Where is winter? The million-dollar question for west coast skiers this year. The answer, according to northwest weather forecaster Larry Schick, “we don’t know.” The 2014-2015 winter has been particularly rough for most, if not all ski areas on the west coast, with high temperatures and a lack of significant snowfall. Schick, a forecaster with the ski-specific weather site Opensnow.com, continues “I personally think that this winter has been [bad] because of natural variation. So we can have winters like this. We’ve had worse winters, but this is going to go down maybe as one of the worst.”
Photo: Drew Hurter
A lack of moisture has not, however, been the main issue; high temperatures have kept the precipitation falling as rain rather than snow. While the rain may not melt the snow completely it further compacts and stresses the already thin snowpack. These weather patterns are known colloquially in the PNW as ‘Pineapple Express.’ Coupled with high snow levels the Pineapple Express storms have pushed local ski areas to the brink of closure, or of several areas, actual closure.
My graphical representation of Pineapple Express
While this poor season has limited operations at many areas in the PNW and California, the areas have been “…working their tails off trying to maintain and keep our runs together.” As explained by Guy Lawrence of The Summit at Snoqualmie, who has seen only 67” of snowfall so far this year compared to their average 435.” Yet still, some areas have managed better than others, like Crystal Mountain, as said by marketing director Tiana Anderson, “Two words.... Elevation matters. Our base area sits at 4,400 feet which is the highest in WA. Sure we've gotten our fair share of rain this winter but we've been able to maintain the snowpack… We've scaled our operations back to a sustainable level. The lack of snow and skier visits simply means we'll have to hold off on some of the bigger improvements we wanted to tackle this summer.” Thus despite sub-optimal conditions, locals and ski areas remain positive, hoping for a turnaround in the season.
Despite the efforts, The Summit at Snoqualmie has closed until further notice as of February 11th, and Crystal Mountain is running limited operations.
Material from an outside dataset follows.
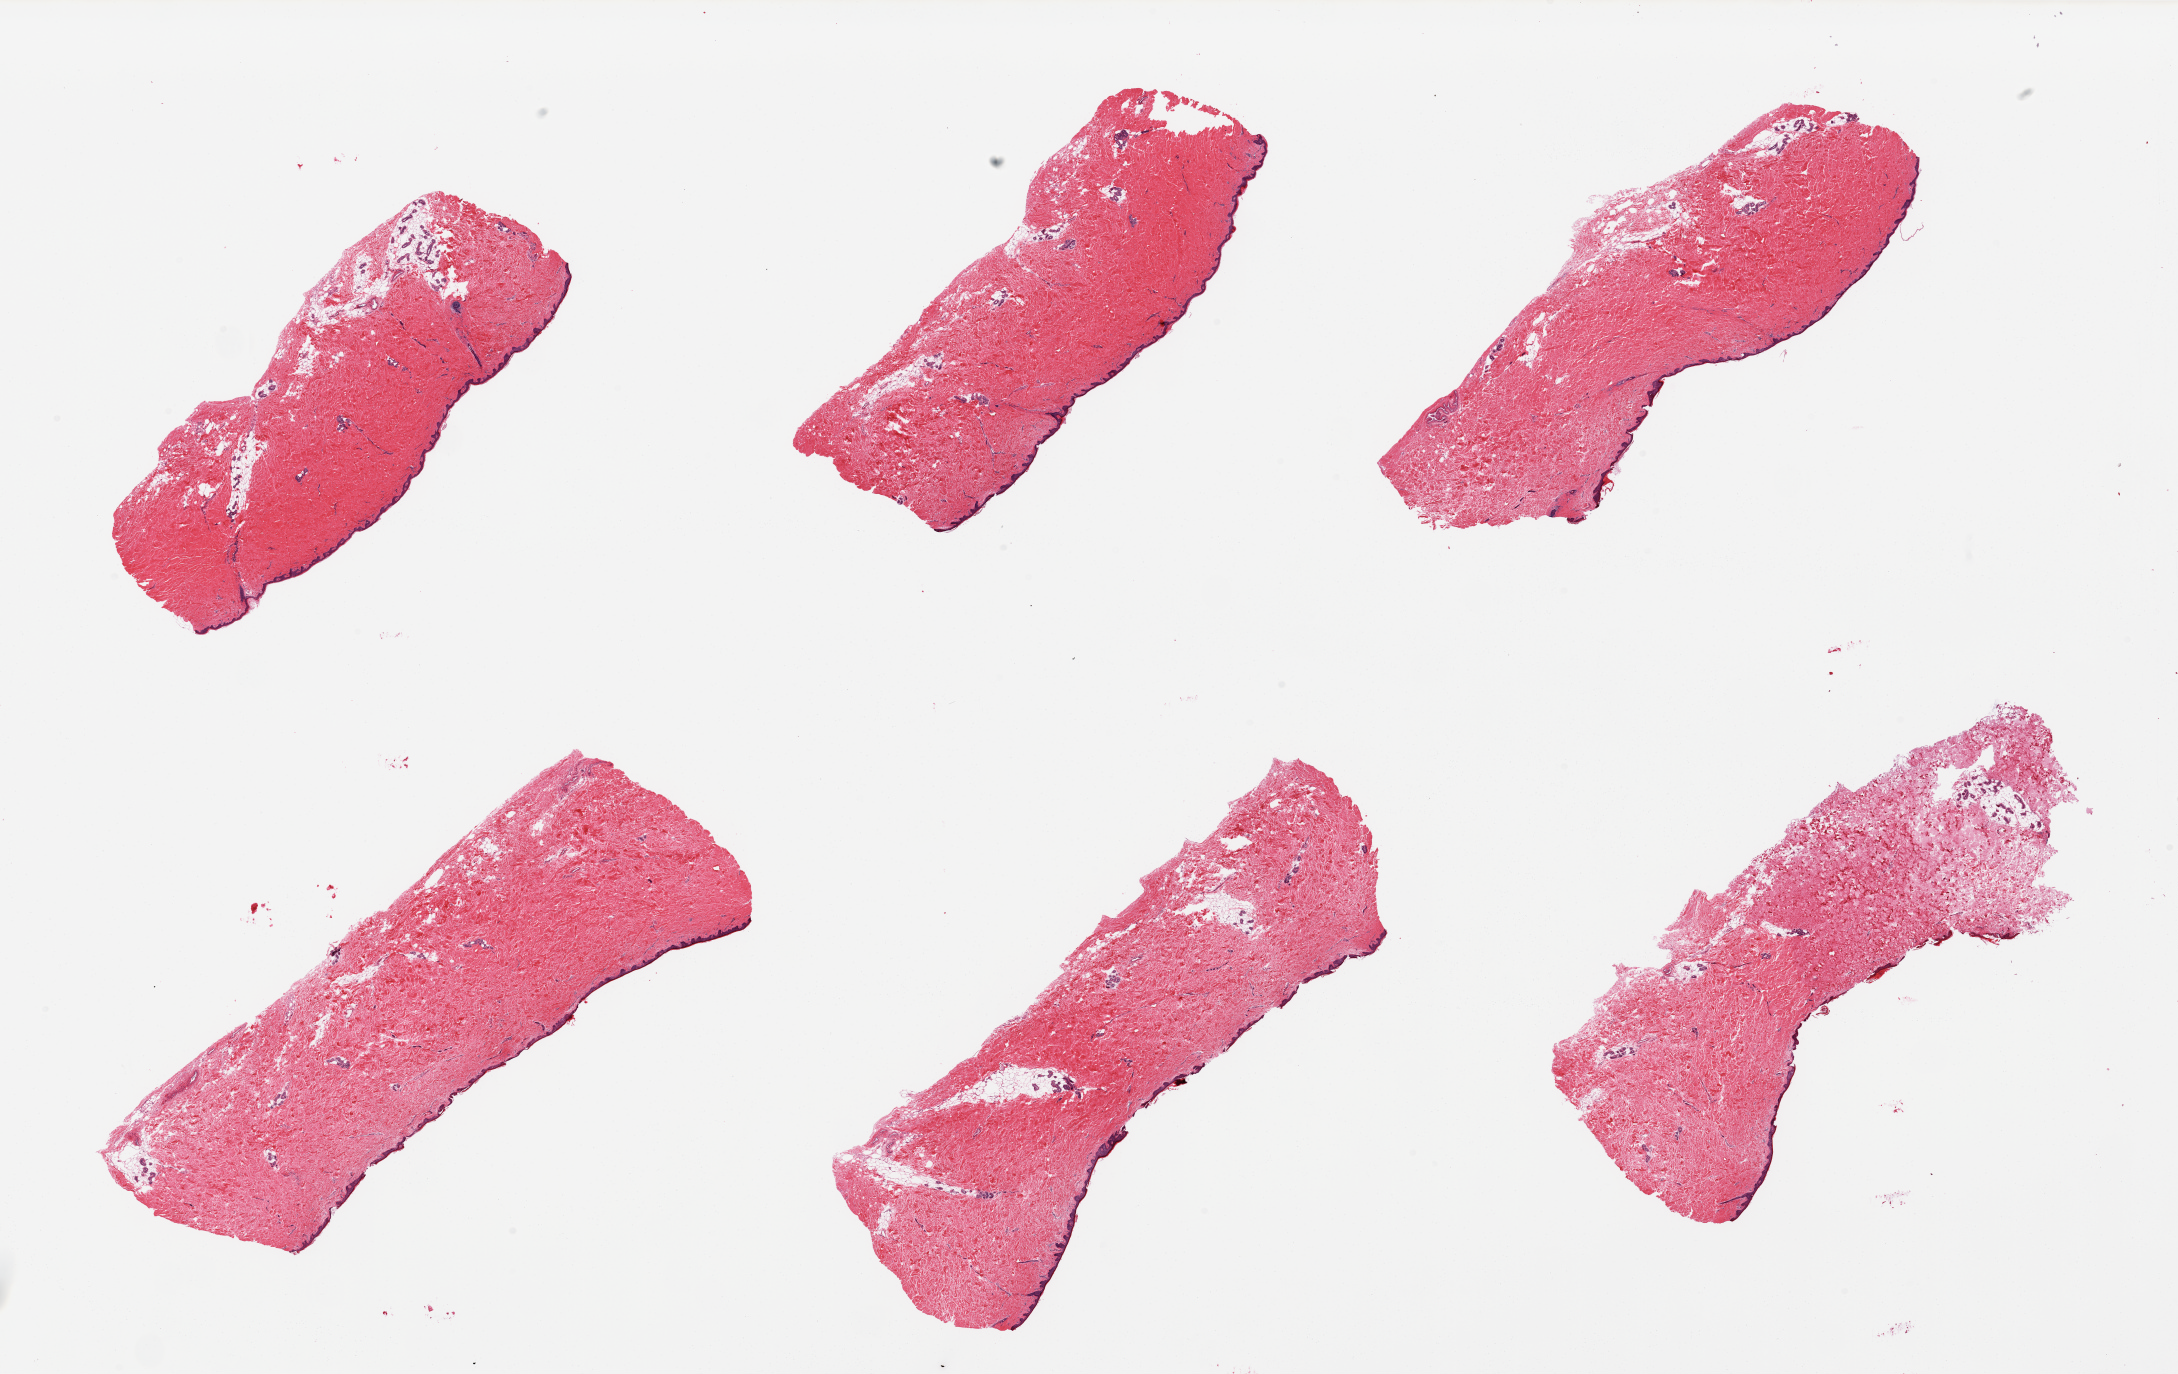
Hematoxylin and eosin (H&E) whole-slide image, shown as a low-resolution overview of the whole scanned area (about 34.5 x 21.7 mm). PAXgene-fixed paraffin-embedded (PFPE) section. Section of skin of suprapubic region (target tissue). Tissue donor sample. Donor sex: female.
• reviewer comment on this tissue sample: 6 pieces, minimal dermal fat; squamous epithelium is ~ 40-60 microns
In a statement today Lawrence said, "Let's face it, you don't work in the ski industry for the money, you do it for the love of the sport and it's tough for them -- a lot of people disappointed in this, we're all in the boat - our skiing and snowboarding customers, our staff, our crew here -- we're all suffering the same treatment. There are no winners in a season like this."
January 31st by Ingrid Backstrom, Crystal Freeride Coach and Ambassador of Stoke. The skier: Anna Sajer
The skiing has not been all that bad, but conditions have been much more like spring than winter.
Many are blaming El Niño and climate change for the bad weather, yet Schick maintains that the cause is most likely just a natural variation. Despite early predictions, the El Niño pattern has not fully evolved this winter, and has only done so weakly. Schick explains “I think El Niño and La Niña are the best predictors [of the winter snowfall], but I only think they are good predictors when they’re strong. When they’re the weak variety [like this year] they’re not that good of a predictor.” As for climate change, a reliable conclusion cannot be drawn from this singular bad season in the larger macro environment, however, experts like Schick say that seasons like this could become “the rule, not the exception” in 20-50 years.
Optimism may help to keep skiers sane, as mountain bikes are being ridden more than skis. The Northwest has seen some remarkable late winter comebacks, like last year when Crystal Mountain received “nearly 100” in just one week in March” but Larry Schick cautions skiers “Any kind of comeback is going to be meager if it happens at all.“ So hang in there west coast skiers, and pray for that late season comeback! In the meantime, I’ll be getting my mountain bike back up and running.
UPDATE: Since writing this, last week, The Summit at Snoqualmie, in Washington, has closed for the time being.